Vingt-et-une heures, distribution des copies. Minelle a sorti une liasse de l’un de ses cartables roses Barbie. Les habitué·es ne s’attendent pas à une surprise. La Java bleue (la java la plus belle) ouvre le bal, comme d’habitude. L’accordéon diatonique envoie ses premiers vents mélodieux. Et l’assemblée entonne en chœur le tube de Fréhel.
Chaque vendredi et samedi soirs, cette accordéoniste entraîne la clientèle du Vieux Belleville dans un voyage nostalgique. Dans l’un des derniers cafés chantants de la capitale — et certainement le plus authentique — à quelques encablures du lampadaire de la rue de Belleville qui a vu naître Édith Piaf, le Paris populaire du début du XXe siècle refait surface.
Ressurgissent les escaliers de la butte, durs aux miséreux. Et les ailes des moulins, protégeant les amoureux. Nini Peau d’Chien, qu’on aime toujours bien à la Bastille, fait ensuite son entrée. Puis Madame la Marquise, à qui l’on continue de seriner que tout va très bien…
Les voix des chanteurs et chanteuses d’un soir ne sont pas toujours très assurées. Ni dans le tempo, en dépit du rythme impulsé par l’accordéon. Mais elles font revivre tous les tableaux, noirs et sans fards, de la chanson réaliste.

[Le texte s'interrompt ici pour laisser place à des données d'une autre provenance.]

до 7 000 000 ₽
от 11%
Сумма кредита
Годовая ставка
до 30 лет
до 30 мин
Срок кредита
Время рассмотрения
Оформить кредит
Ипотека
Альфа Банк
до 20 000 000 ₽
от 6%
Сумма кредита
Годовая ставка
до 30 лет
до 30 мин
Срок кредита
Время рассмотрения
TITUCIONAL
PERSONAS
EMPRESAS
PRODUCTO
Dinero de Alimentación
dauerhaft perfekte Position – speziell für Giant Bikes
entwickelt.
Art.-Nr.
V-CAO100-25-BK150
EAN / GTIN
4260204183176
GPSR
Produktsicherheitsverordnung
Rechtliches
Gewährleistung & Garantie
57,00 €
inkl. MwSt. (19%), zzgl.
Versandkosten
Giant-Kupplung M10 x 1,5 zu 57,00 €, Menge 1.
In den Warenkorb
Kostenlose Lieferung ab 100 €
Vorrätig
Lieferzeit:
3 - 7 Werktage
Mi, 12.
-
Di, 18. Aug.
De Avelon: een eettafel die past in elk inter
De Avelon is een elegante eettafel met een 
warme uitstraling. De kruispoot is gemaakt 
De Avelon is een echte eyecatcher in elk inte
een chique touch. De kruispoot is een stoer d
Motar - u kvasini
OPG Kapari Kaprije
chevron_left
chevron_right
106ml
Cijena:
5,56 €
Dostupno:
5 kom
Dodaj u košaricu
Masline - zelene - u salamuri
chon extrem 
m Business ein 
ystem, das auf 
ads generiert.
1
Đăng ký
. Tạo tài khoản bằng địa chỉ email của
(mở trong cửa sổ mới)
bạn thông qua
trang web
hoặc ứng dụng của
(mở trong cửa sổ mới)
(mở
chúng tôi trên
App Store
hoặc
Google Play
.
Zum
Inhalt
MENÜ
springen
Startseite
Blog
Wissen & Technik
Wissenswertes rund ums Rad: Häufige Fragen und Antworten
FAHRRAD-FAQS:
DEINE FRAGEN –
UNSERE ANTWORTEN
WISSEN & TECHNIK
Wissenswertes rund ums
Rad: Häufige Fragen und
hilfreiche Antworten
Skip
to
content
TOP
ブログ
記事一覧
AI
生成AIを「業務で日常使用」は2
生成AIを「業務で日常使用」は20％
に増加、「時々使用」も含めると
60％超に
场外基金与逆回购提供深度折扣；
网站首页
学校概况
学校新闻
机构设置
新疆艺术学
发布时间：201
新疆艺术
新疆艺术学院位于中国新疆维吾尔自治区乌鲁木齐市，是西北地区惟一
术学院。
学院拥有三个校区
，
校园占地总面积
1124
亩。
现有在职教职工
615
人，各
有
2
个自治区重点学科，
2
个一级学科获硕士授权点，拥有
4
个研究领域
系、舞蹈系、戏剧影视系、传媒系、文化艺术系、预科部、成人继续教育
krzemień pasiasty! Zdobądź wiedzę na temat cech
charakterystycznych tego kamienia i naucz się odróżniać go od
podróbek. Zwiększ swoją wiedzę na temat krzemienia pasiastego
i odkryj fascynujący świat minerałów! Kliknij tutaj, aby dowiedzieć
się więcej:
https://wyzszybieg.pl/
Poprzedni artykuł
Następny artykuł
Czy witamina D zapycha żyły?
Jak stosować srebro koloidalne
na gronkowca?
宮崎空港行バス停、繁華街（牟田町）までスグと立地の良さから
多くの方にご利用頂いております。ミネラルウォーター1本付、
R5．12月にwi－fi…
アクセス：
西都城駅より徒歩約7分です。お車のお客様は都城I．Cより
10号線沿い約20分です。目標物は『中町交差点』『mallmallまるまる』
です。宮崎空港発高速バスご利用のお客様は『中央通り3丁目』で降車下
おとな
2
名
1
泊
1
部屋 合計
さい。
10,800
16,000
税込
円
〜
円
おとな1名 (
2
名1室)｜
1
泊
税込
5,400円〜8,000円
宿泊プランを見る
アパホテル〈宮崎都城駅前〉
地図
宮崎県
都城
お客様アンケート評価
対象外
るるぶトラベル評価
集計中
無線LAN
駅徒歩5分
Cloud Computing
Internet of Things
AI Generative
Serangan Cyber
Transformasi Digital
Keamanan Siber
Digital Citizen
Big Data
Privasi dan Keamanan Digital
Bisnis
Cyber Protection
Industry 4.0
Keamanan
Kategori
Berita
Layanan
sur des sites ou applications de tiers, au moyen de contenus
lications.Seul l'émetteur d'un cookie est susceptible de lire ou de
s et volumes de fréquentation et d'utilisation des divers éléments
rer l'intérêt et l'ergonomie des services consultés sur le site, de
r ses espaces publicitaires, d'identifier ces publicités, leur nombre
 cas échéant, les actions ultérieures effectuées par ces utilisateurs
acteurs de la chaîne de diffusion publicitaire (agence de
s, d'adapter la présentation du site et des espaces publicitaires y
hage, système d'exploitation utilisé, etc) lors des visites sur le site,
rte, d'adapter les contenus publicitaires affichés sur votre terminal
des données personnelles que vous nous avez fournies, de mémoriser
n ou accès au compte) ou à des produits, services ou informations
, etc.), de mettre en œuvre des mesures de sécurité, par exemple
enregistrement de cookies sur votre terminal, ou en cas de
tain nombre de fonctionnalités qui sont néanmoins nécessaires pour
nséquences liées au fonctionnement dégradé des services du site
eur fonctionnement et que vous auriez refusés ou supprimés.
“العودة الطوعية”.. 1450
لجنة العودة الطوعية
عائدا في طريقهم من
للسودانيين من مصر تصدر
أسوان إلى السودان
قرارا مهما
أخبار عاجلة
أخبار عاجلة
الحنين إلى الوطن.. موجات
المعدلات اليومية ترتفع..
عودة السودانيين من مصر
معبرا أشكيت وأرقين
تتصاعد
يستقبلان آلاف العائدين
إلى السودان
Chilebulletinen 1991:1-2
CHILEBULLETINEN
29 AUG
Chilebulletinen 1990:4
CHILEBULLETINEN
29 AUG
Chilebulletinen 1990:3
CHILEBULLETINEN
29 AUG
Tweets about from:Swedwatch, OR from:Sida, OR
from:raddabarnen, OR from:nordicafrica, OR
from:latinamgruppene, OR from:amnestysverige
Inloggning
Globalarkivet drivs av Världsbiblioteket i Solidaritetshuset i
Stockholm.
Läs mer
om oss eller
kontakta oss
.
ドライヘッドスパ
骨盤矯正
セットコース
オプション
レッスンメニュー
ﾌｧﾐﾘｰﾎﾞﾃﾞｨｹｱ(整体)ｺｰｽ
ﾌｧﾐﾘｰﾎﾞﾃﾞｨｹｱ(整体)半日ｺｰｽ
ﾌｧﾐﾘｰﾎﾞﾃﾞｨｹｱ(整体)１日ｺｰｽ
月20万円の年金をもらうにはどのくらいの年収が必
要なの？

Dans le resto plein comme un œuf, la mécanique de Minelle est bien huilée. Ses jupons fuchsia virevoltent entre les tables serrées. Elle promène son instrument le long du bar. Un air à peine terminé, il faut, vite, vite, rassembler les feuilles de paroles disséminées sur chaque table. En redistribuer une nouvelle fournée. Et se remettre à jouer. Allez, un coup de Piaf, pour faire plaisir aux touristes.
Rousse et chatoyante
Aussi étonnant que cela puisse paraître, au vu de l’endroit où elle se produit, Minelle n’est pas une fanatique de la môme du XXe. Avec le portrait grandeur nature de la star, peint sur le mur du resto, l’accordéoniste ne montre pas grand-chose de commun. Elle est aussi rousse et chatoyante que Piaf était pâle et sombre. Son habit de scène, qu’elle ne quitte d’ailleurs pas à la ville : de grandes robes indiennes colorées, serties de mini-miroirs. Aux pieds, une paire de Dr. Martens. Ses avant-bras sont couverts de larges bracelets d’argent, qui laissent apparaître ses tatouages.
Une lumière espiègle s’allume dans son œil, quand elle raconte qu’il lui arrive de rabrouer celles et ceux qui réclament La vie en rose. « Je leur dis : revenez un mardi, c’est ce jour-là qu’on chante Piaf au Vieux Belleville », rigole Minelle la rebelle. Elle ajoute : « Je n’ai pas sa voix, de toute manière. » Ce qui ne l’empêche pas d’inscrire systématiquement Padam à son programme. Histoire d’éviter les frustrations trop intenses.
À l’exception des grands succès de Piaf, les chansons des années 1920, 1930, 1940… sont désormais loin des mémoires. Pour que les gens osent pousser la chansonnette, il faut dégainer de l’air connu. « Au moins un bout de refrain auquel se raccrocher », explique Minelle. Et pour le reste, les couplets oubliés, il y a les feuillets.